Lovecraft Country (Recap) | Whitey’s On the Moon (S1 E2)

by Joelle Monique | AV Club

Lovecraft Country serves up another dish of oh-my-god-what-the-fuck as biblical imagery, science, and magic collide in this haunted house episode, “Whitey’s On The Moon.” Once again, Misha Green’s pen pushes a horrifying narrative mixed with macabre gore, insightful exploration of Black American life in the mid-20th-century, melding the popular voices that spoke truth to power with the images that defined the era.

Daniel Sackheim’s direction helps strengthen the show’s roots of Americana and traditional fantasy-adventure elements. We’re moving on up to a family drama with a lot of dark secrets.

“Now we’re up in the big leagues, getting our turn at bat,” booms the classic theme song of The Jeffersons as Leti (Jurnee Smollett) and George (Courtney Vance) twirl about their new deluxe rooms. The mansion in the middle of nowhere seemingly provides what the heart desires most, by daylight. For George, stacks of books; for Leti, a bespoke wardrobe. But as George and Louise discovered back in 1975, just because they arrived in a better neighborhood, doesn’t mean they’ve escaped their problems. Costume designer Dayna Pink highlights the parallels between these families’ situations by dressing Smollett in a pink dress with a matching jacket, similar to the one actress Isabel Sanford, who played Louise, wore when she first arrived at the East Side apartment. But, Atticus (Jonathan Majors) isn’t distracted by the piece of pie offered to him. He remembers the vampiric beasts out there, and his father’s still mysteriously off in Boston.
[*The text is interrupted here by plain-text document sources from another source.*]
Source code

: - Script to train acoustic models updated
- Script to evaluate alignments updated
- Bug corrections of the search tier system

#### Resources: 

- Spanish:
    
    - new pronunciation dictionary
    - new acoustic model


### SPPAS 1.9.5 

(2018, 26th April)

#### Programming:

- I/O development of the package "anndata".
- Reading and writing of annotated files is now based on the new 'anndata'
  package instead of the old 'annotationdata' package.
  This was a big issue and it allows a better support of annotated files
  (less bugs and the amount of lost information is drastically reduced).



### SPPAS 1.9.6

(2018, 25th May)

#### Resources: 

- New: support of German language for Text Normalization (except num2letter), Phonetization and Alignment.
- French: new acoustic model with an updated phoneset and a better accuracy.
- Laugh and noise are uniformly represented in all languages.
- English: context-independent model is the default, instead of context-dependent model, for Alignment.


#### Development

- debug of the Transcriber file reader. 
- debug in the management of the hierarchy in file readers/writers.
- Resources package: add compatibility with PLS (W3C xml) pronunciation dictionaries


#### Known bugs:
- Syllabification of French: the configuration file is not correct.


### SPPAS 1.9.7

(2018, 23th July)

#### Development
By night, we learn, the mansion offers only horrors. The locked room transports Atticus back to the war. Gunshots ring out and Ji-ah (Jamie Chung), the woman he spoke to on the phone in “Sundown,” attacks him with a knife. She gives him the business, slicing into his shoulder, forcing Atticus to fight back, reducing him to the brute strength that comes with the survival of the fittest. Leti, on the other hand, lives out a romance with Atticus (at last, a love story with the insanely hot leads.) Omg, Leti spills her heart out about her abandonment issues with her mother, and “Atticus” promises complete devotion on the spot.

But haunted houses will not let them know peace. The images of Adam’s snake penis should have been the first clue that these were more than just illusions. In H.P. Lovecraft’s stories, even when a demon unleashed their cruelty on the world, there was always a human holding the reins. And what’s dinner without a show? In making the lodge members privy to what’s happening in the house’s rooms, the Braithwaites make a sex worker out of Leti, a spectacle out of Atticus, and an emotional sadist’s dream out of George. “They want to terrorize us. Make us scared,” George instills in his younger traveling companions. “But Letitia Fucking Lewis doesn’t get scared, does she?”

The mansion, home to the Braithwhites, stands proudly in an open field that is surrounded by woods. The builders situated the brick building so that it would be secluded enough that no one would stumble upon it, yet not guarded like a fortress. No high gate to keeps local youths from snooping around. The behemoth looks more like a university than a home, with its glass domes and Renaissance paintings of white angels descending from the heavens decorating the halls. In other words, this place holds secrets that the owners aren’t concerned about getting out. The law cannot touch them. Perhaps they are the law.

Titus Braithwhite built this ancestral home. His name, of course, evokes images of the Roman Emperor Titus of Utica, most famous for leading the charge against the first Jewish rebellion. The close-up on the portrait of Titus B. features the same square head as the Roman emperor, and a large white ring that screams cult founder gives Atticus the heebie-jeebies.

Like the emperor, Titus’ loyal subjects dictated his legacy. Titus Braithwhite made his fortune in “shipping,” which Leti quickly declares as code for slavery. William (Jordan Patrick Smith) continues that loyalty by explaining how kind Titus was to the people who worked for him. Later, it’s revealed that kindness was a polite way of saying rape. Given that every burned building reference in the show so far links back to the revolt of slaves and subsequent cover-up of that damage, it’s clear that this is not a welcome place for Black Americans. A fire in the house killed almost everyone inside in the 19th century. Now, a gathering of lodge members heads to the mansion. Leti and George can’t remember their daring escape the night before. Ah! It’s Get Out all over again. Run.